Camatkarasana stimulates the Manipura (solar plexus) chakra, which is located in the upper abdomen and is associated with personal power, self-esteem, and confidence.


Doshas

Camatkarasana is beneficial for balancing the Kapha dosha, which tends to be heavy and stagnant, as the pose is energizing and invigorating.


Drishti

The drishti, or gaze, in Camatkarasana is towards the top hand, which helps to maintain balance and focus.


History Of Camatkarasana (Wild Thing)


The history of Camatkarasana, also known as Wild Thing pose, is not well-documented as it is a relatively new asana in the practice of yoga. The pose is believed to have originated in the modern era of yoga, likely in the late 20th century or early 21st century.

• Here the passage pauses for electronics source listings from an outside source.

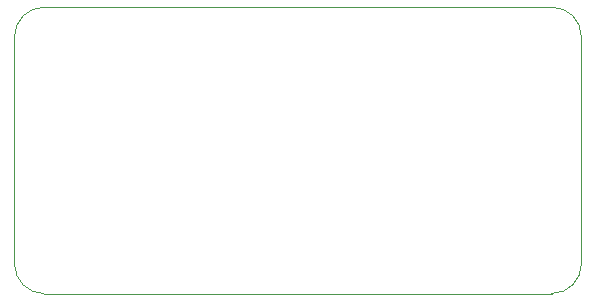
<source format=gm1>
%TF.GenerationSoftware,KiCad,Pcbnew,8.0.3*%
%TF.CreationDate,2024-06-23T18:27:21+02:00*%
%TF.ProjectId,LS018B7DH02_breakout,4c533031-3842-4374-9448-30325f627265,rev?*%
%TF.SameCoordinates,Original*%
%TF.FileFunction,Profile,NP*%
%FSLAX46Y46*%
G04 Gerber Fmt 4.6, Leading zero omitted, Abs format (unit mm)*
G04 Created by KiCad (PCBNEW 8.0.3) date 2024-06-23 18:27:21*
%MOMM*%
%LPD*%
G01*
G04 APERTURE LIST*
%TA.AperFunction,Profile*%
%ADD10C,0.050000*%
%TD*%
G04 APERTURE END LIST*
D10*
X74000000Y-105500000D02*
G75*
G02*
X71500000Y-103000000I0J2500000D01*
G01*
X74000000Y-81250000D02*
X117000000Y-81250000D01*
X119500000Y-83750000D02*
X119500000Y-103000000D01*
X74000000Y-105500000D02*
X117000000Y-105500000D01*
X117000000Y-81250000D02*
G75*
G02*
X119500000Y-83750000I0J-2500000D01*
G01*
X119500000Y-103000000D02*
G75*
G02*
X117000000Y-105500000I-2500000J0D01*
G01*
X71500000Y-103000000D02*
X71500000Y-83750000D01*
X71500000Y-83750000D02*
G75*
G02*
X74000000Y-81250000I2500000J0D01*
G01*
M02*

</source>
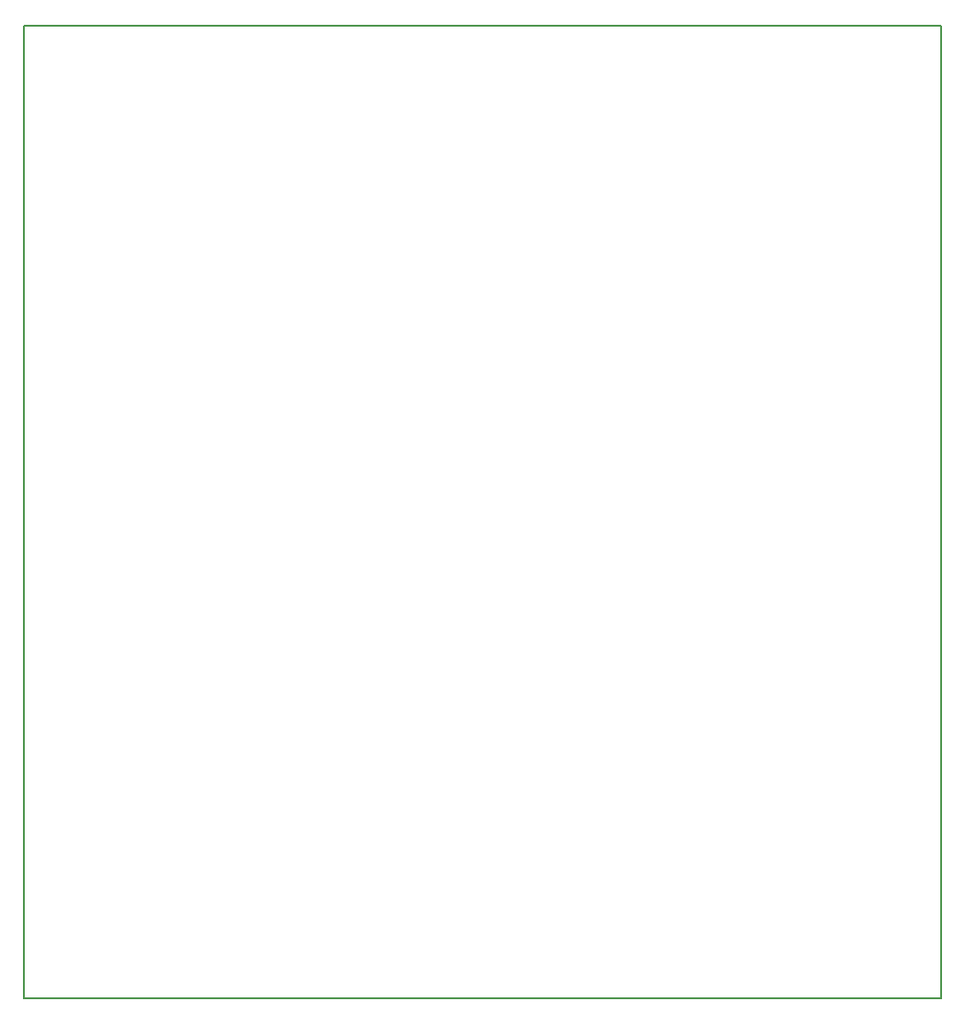
<source format=gm1>
G04 MADE WITH FRITZING*
G04 WWW.FRITZING.ORG*
G04 DOUBLE SIDED*
G04 HOLES PLATED*
G04 CONTOUR ON CENTER OF CONTOUR VECTOR*
%ASAXBY*%
%FSLAX23Y23*%
%MOIN*%
%OFA0B0*%
%SFA1.0B1.0*%
%ADD10R,3.335010X3.536830*%
%ADD11C,0.008000*%
%ADD10C,0.008*%
%LNCONTOUR*%
G90*
G70*
G54D10*
G54D11*
X4Y3533D02*
X3331Y3533D01*
X3331Y4D01*
X4Y4D01*
X4Y3533D01*
D02*
G04 End of contour*
M02*
</source>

The name "Camatkarasana" comes from the Sanskrit word "camatkara," which means "wonder" or "amazement," and "asana," which means "pose." The name suggests that the pose is intended to create a sense of wonder and awe in the practitioner.


While the exact origin of the pose is unclear, it is likely that it was developed by yoga teachers or practitioners as a way to add variety and challenge to the practice of yoga. As with many modern yoga poses, Camatkarasana may have been inspired by traditional yoga postures, such as Chakrasana (Wheel pose) or Urdhva Dhanurasana (Upward Bow pose), but with variations and modifications to create a unique pose with its own benefits and challenges.